* **Task description**: Since pictures are not wanted, repeat only the text of the records, word for word.

*** Information provided Section Begins ***

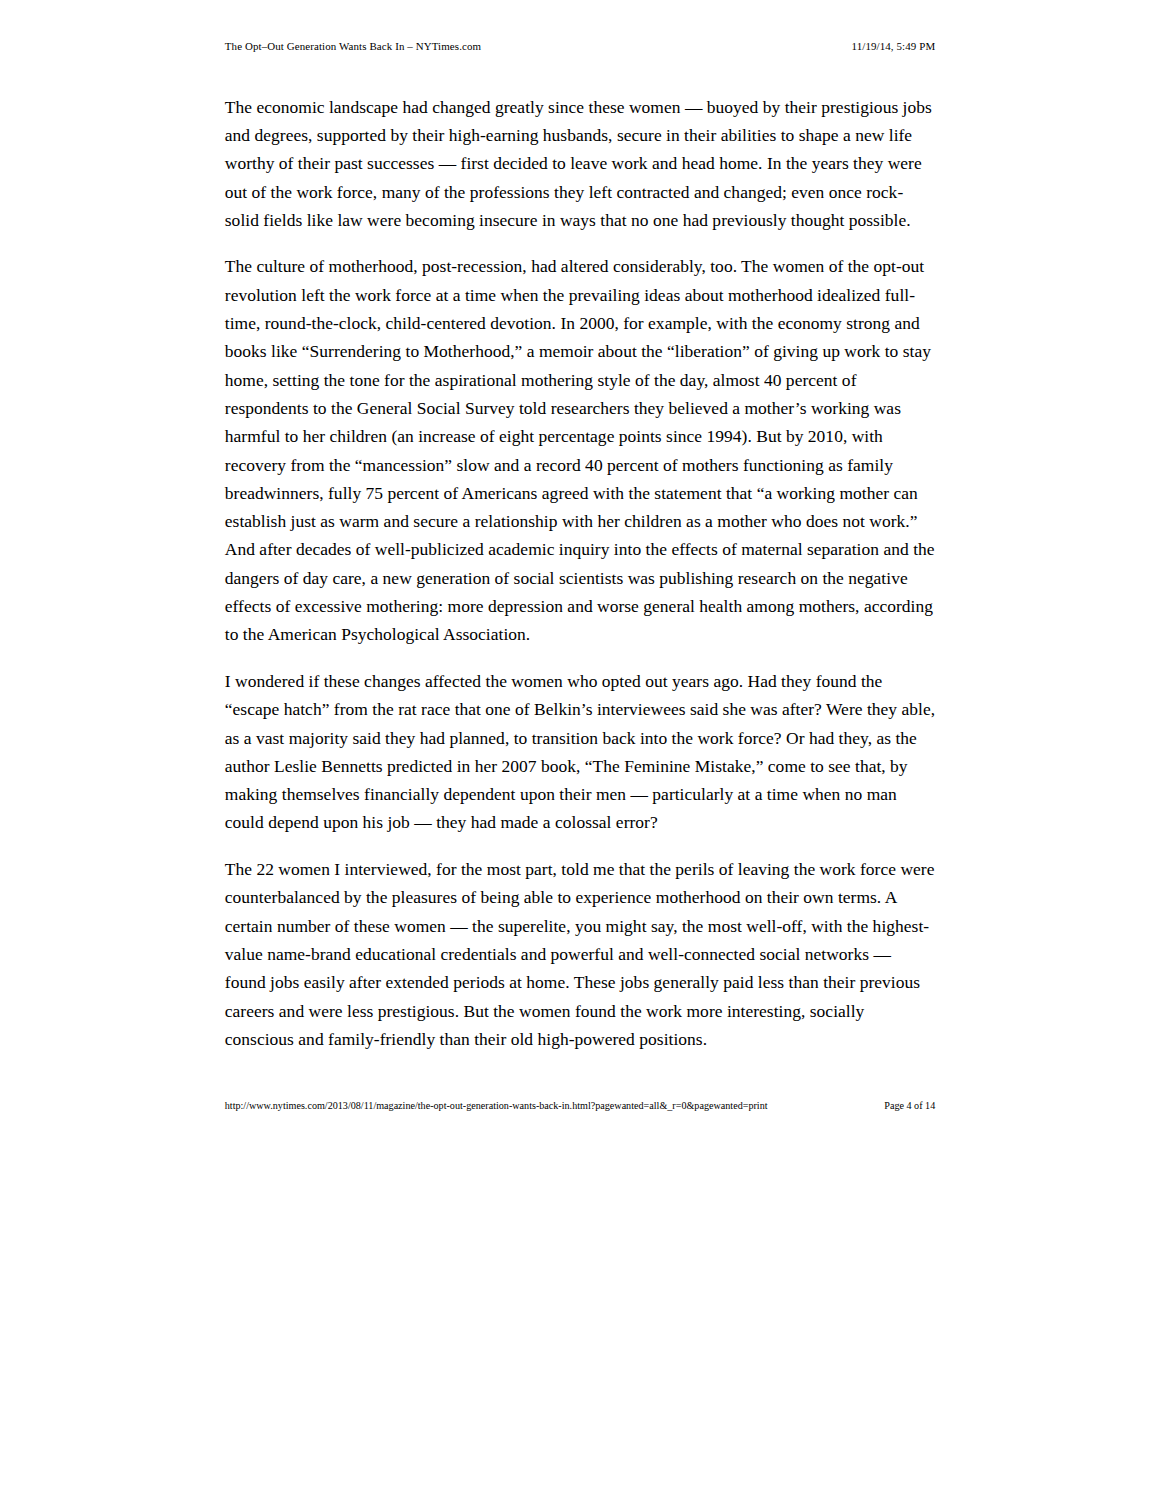The Opt–Out Generation Wants Back In – NYTimes.com
11/19/14, 5:49 PM
The economic landscape had changed greatly since these women — buoyed by their prestigious jobs and degrees, supported by their high-earning husbands, secure in their abilities to shape a new life worthy of their past successes — first decided to leave work and head home. In the years they were out of the work force, many of the professions they left contracted and changed; even once rock-solid fields like law were becoming insecure in ways that no one had previously thought possible.
The culture of motherhood, post-recession, had altered considerably, too. The women of the opt-out revolution left the work force at a time when the prevailing ideas about motherhood idealized full-time, round-the-clock, child-centered devotion. In 2000, for example, with the economy strong and books like “Surrendering to Motherhood,” a memoir about the “liberation” of giving up work to stay home, setting the tone for the aspirational mothering style of the day, almost 40 percent of respondents to the General Social Survey told researchers they believed a mother’s working was harmful to her children (an increase of eight percentage points since 1994). But by 2010, with recovery from the “mancession” slow and a record 40 percent of mothers functioning as family breadwinners, fully 75 percent of Americans agreed with the statement that “a working mother can establish just as warm and secure a relationship with her children as a mother who does not work.” And after decades of well-publicized academic inquiry into the effects of maternal separation and the dangers of day care, a new generation of social scientists was publishing research on the negative effects of excessive mothering: more depression and worse general health among mothers, according to the American Psychological Association.
I wondered if these changes affected the women who opted out years ago. Had they found the “escape hatch” from the rat race that one of Belkin’s interviewees said she was after? Were they able, as a vast majority said they had planned, to transition back into the work force? Or had they, as the author Leslie Bennetts predicted in her 2007 book, “The Feminine Mistake,” come to see that, by making themselves financially dependent upon their men — particularly at a time when no man could depend upon his job — they had made a colossal error?
The 22 women I interviewed, for the most part, told me that the perils of leaving the work force were counterbalanced by the pleasures of being able to experience motherhood on their own terms. A certain number of these women — the superelite, you might say, the most well-off, with the highest-value name-brand educational credentials and powerful and well-connected social networks — found jobs easily after extended periods at home. These jobs generally paid less than their previous careers and were less prestigious. But the women found the work more interesting, socially conscious and family-friendly than their old high-powered positions.
http://www.nytimes.com/2013/08/11/magazine/the-opt-out-generation-wants-back-in.html?pagewanted=all&_r=0&pagewanted=print
Page 4 of 14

*** Information provided Section Ends ***

* **Answer to the exercise**:
The Opt–Out Generation Wants Back In – NYTimes.com
11/19/14, 5:49 PM
The economic landscape had changed greatly since these women — buoyed by their prestigious jobs and degrees, supported by their high-earning husbands, secure in their abilities to shape a new life worthy of their past successes — first decided to leave work and head home. In the years they were out of the work force, many of the professions they left contracted and changed; even once rock-solid fields like law were becoming insecure in ways that no one had previously thought possible.
The culture of motherhood, post-recession, had altered considerably, too. The women of the opt-out revolution left the work force at a time when the prevailing ideas about motherhood idealized full-time, round-the-clock, child-centered devotion. In 2000, for example, with the economy strong and books like “Surrendering to Motherhood,” a memoir about the “liberation” of giving up work to stay home, setting the tone for the aspirational mothering style of the day, almost 40 percent of respondents to the General Social Survey told researchers they believed a mother’s working was harmful to her children (an increase of eight percentage points since 1994). But by 2010, with recovery from the “mancession” slow and a record 40 percent of mothers functioning as family breadwinners, fully 75 percent of Americans agreed with the statement that “a working mother can establish just as warm and secure a relationship with her children as a mother who does not work.” And after decades of well-publicized academic inquiry into the effects of maternal separation and the dangers of day care, a new generation of social scientists was publishing research on the negative effects of excessive mothering: more depression and worse general health among mothers, according to the American Psychological Association.
I wondered if these changes affected the women who opted out years ago. Had they found the “escape hatch” from the rat race that one of Belkin’s interviewees said she was after? Were they able, as a vast majority said they had planned, to transition back into the work force? Or had they, as the author Leslie Bennetts predicted in her 2007 book, “The Feminine Mistake,” come to see that, by making themselves financially dependent upon their men — particularly at a time when no man could depend upon his job — they had made a colossal error?
The 22 women I interviewed, for the most part, told me that the perils of leaving the work force were counterbalanced by the pleasures of being able to experience motherhood on their own terms. A certain number of these women — the superelite, you might say, the most well-off, with the highest-value name-brand educational credentials and powerful and well-connected social networks — found jobs easily after extended periods at home. These jobs generally paid less than their previous careers and were less prestigious. But the women found the work more interesting, socially conscious and family-friendly than their old high-powered positions.
http://www.nytimes.com/2013/08/11/magazine/the-opt-out-generation-wants-back-in.html?pagewanted=all&_r=0&pagewanted=print
Page 4 of 14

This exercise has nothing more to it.